(Excerpts from a dataset)
• • •

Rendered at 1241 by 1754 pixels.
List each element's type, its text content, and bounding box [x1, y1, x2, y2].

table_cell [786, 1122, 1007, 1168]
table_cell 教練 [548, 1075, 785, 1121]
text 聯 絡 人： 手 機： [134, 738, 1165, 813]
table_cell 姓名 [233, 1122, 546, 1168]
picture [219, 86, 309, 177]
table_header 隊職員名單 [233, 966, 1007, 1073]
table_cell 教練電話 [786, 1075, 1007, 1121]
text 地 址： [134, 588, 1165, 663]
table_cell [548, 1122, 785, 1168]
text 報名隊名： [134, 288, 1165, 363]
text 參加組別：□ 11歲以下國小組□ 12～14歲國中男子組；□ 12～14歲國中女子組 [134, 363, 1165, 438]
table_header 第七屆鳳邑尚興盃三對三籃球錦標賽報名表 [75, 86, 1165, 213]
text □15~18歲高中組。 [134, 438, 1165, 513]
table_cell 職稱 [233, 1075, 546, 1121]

• • •

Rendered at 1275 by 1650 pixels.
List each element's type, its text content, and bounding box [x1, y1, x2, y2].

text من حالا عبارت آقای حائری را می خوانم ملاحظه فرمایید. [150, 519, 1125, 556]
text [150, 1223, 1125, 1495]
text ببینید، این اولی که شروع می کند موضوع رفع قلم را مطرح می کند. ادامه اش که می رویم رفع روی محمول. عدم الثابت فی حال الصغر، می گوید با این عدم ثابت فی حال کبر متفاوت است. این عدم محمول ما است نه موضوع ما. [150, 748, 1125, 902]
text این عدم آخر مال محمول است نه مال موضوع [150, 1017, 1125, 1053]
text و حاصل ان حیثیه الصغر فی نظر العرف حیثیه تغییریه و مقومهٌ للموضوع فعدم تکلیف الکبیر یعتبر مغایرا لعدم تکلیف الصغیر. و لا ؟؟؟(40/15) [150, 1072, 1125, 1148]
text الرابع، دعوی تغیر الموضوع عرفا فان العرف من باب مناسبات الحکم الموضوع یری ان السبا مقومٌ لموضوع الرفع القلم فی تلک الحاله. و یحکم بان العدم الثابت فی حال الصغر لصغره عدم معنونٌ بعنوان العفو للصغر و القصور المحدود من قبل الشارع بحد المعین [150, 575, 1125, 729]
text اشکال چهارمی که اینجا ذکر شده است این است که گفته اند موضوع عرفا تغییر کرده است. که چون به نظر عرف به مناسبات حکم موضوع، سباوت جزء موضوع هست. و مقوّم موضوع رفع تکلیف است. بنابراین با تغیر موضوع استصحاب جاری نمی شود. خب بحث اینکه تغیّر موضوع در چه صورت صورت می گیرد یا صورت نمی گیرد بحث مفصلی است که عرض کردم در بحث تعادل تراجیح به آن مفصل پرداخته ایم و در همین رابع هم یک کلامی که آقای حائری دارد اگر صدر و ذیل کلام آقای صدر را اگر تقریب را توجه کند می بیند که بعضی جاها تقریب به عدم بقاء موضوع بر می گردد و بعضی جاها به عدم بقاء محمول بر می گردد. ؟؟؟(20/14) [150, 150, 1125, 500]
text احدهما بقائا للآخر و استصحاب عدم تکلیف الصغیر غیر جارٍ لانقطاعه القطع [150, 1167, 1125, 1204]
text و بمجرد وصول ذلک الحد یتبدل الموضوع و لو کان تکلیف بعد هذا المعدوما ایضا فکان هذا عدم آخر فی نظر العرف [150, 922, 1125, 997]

• • •

#### Task statement
Show, from the records above, every line that includes "Rendered".

#### Solution
Rendered at 1241 by 1754 pixels.
Rendered at 1275 by 1650 pixels.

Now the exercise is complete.